We don’t get resolutions anymore. Really terrible things happen, people get outraged — often entirely justifiably — pledges of full investigations are made, partisan defenses get deployed, it gets chewed over for a news cycle or two . . . and then it gets replaced by some other outrage. If the axe ever falls, it falls on those darned rogue low-level employees in Cincinnati.
From the Tuesday Morning Jolt:
We Need a Real Debate About American Immigration Levels.
A thought on Monday’s piece about Scott Walker, Jeff Sessions, and legal immigration . . .
As noted in the article, the United States brings in about one million legal immigrants per year, a figure that is at or near record levels. A lot of Americans, asked for their ideal immigration policy, would envision no illegal immigration, and a smooth, fast-moving, efficient system for legal immigration.
I suspect a lot of people would like to say, “as long as you haven’t committed any crimes and you’re willing to work hard and play by the rules, if you want to be an American, we’ll let you become an American citizen.” That’s a nice and heart-warming philosophy. It’s a policy of rarely ever saying “no.” For anyone who’s a descendant of immigrants, it means never shutting the door on anyone else. The Wall Street Journal editorial board wrote, in 1984 and again in 2001, that the U.S. should adopt a constitutional amendment declaring, “there shall be open borders.”
The problem is that there are millions, probably tens of millions, of foreign citizens who would like to become Americans if they were given the chance.
If we permitted 1.5 million immigrants to become American citizens per year, we would find enough applicants, or 2 million or 3 million.
And no matter how much we love legal immigrants, the country couldn’t take them all in at once without going through a wrenching social and economic upheaval. That 2001 Journal editorial saluted the country’s capacity for assimilating new immigrants, and I suspect that a lot of Americans aren’t so confident in our ability to do that in 2015. (Do we even have a common, unifying culture anymore?) How many new jobs per year can our economy generate? How many empty slots do we have in our schools and hospitals? How’s our infrastructure doing handling the influx?

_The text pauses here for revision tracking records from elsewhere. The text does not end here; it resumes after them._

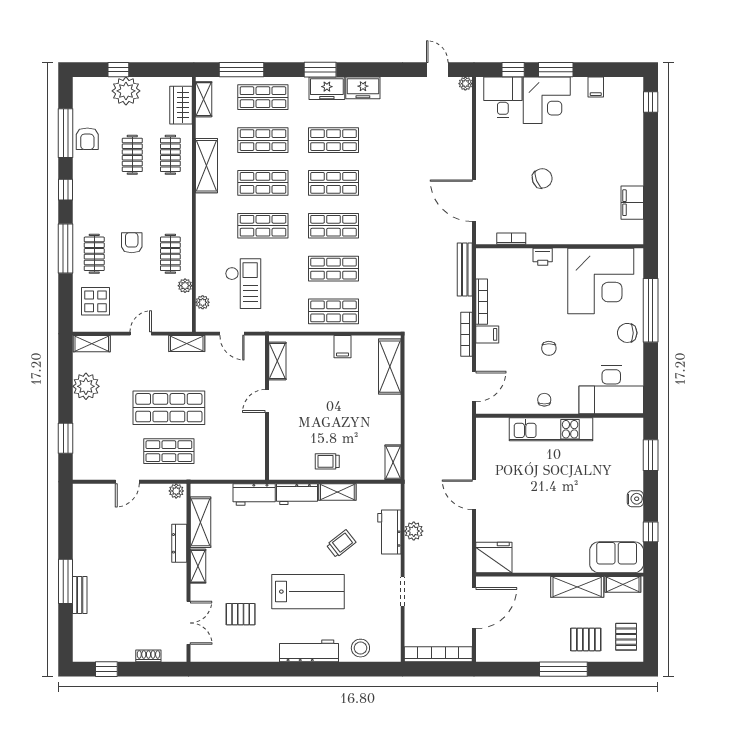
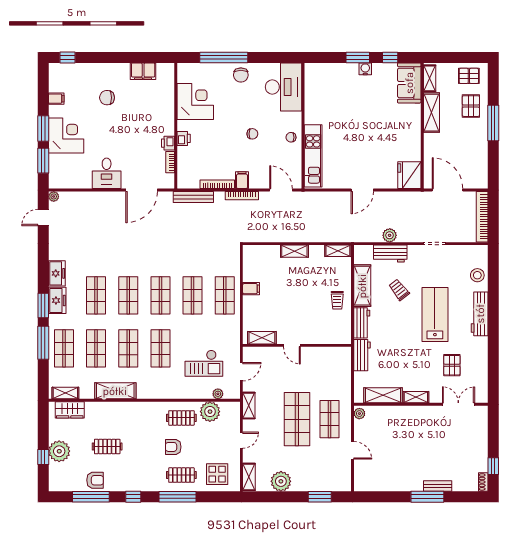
window: (241, 70) -> (43, 343), moved
window: (513, 70) -> (43, 161), width x1.50
desk: (503, 97) -> (107, 173), moved, turned -90
clothes rail: (170, 155) -> (107, 418), removed
chair: (542, 178) -> (107, 98), moved, turned -68
printer: (536, 236) -> (168, 143), added
corner desk: (601, 281) -> (195, 101), width x0.74, depth x0.74
checkout: (243, 284) -> (204, 363), turned 180
plant: (185, 286) -> (210, 412), width x1.88, depth x1.88
door: (141, 334) -> (241, 440), swing flipped
shelving: (390, 367) -> (294, 251), moved, width x0.67, depth x0.75
kitchen unit: (551, 429) -> (313, 156), moved
window: (651, 455) -> (358, 57), moved
shelving: (337, 492) -> (362, 286), width x1.50, depth x1.33
dresser: (179, 543) -> (399, 411), removed
shoe rack: (148, 656) -> (483, 482), moved

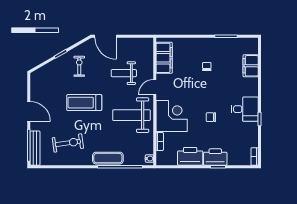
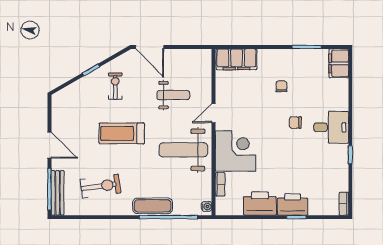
filing cabinet: (164, 58) -> (237, 59), moved, turned 90
filing cabinet: (251, 66) -> (339, 63), moved
weight bench: (124, 73) -> (173, 95), turned 180
desk: (245, 109) -> (331, 127), moved
chair: (211, 117) -> (295, 123), moved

If you say that the million-a-year rate should be reduced to some lower level . . . does that ipso facto make you a xenophobe? Hateful? Racist?

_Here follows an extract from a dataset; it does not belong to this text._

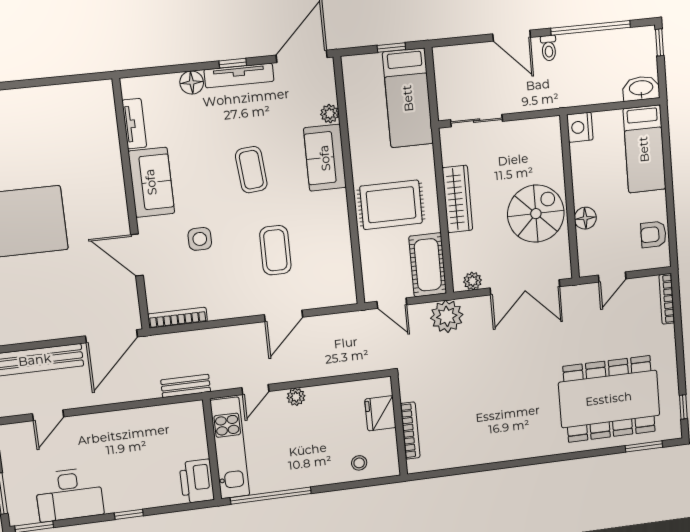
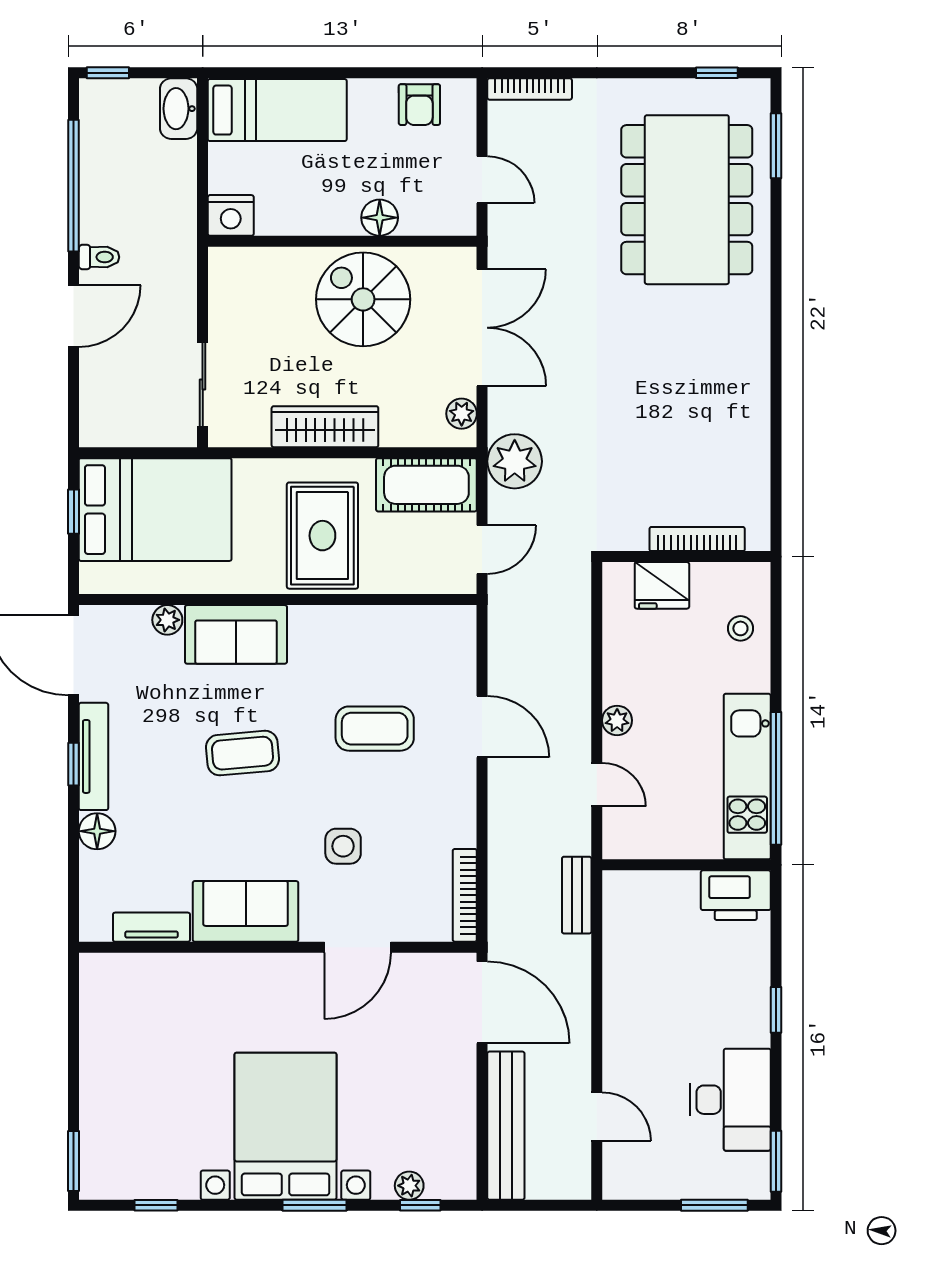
bed: (408, 98) -> (155, 510), width x1.50
kitchen unit: (230, 448) -> (747, 777), moved, turned -90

The boss has a column about illegal immigrants working in New York City’s nail salons and concludes . . .
There has been booming growth in nail salons in New York City during the past 15 years, and prices haven’t really changed since the 1990s, according to the Times. This is a boon to women who want an affordable reverse-French manicure. In this case, and in many others, illegal immigration is a subsidy for the upper-middle class that can enjoy cheaper services than it would if the country had a strictly legal labor market and lower levels of overall immigration. No one wants to hear it, though.
When Wisconsin governor Scott Walker suggested that the effect on wages of American workers should be the first concern in considering levels of immigration, the political class recoiled in horror. Surely, one reason that salons can pay so poorly is that the supply of illegal workers is so plentiful. And this supply of labor must, at least at the margins, crowd out workers already here who might consider working in salons if pay and conditions were better.
The country deserves a serious, hard-minded debate about what level of legal immigration is appropriate for our economy – and how well we can bring legal immigrants into the full embrace of American culture. But we’re probably not going to get that. We’re going to get a lot of accusations about “xenophobia.”
About 13 percent of the world’s adults — or about 630 million people — say they would like to leave their country and move somewhere else permanently. For roughly 138 million people, that somewhere else would be the U.S. — the No. 1 desired destination for potential migrants.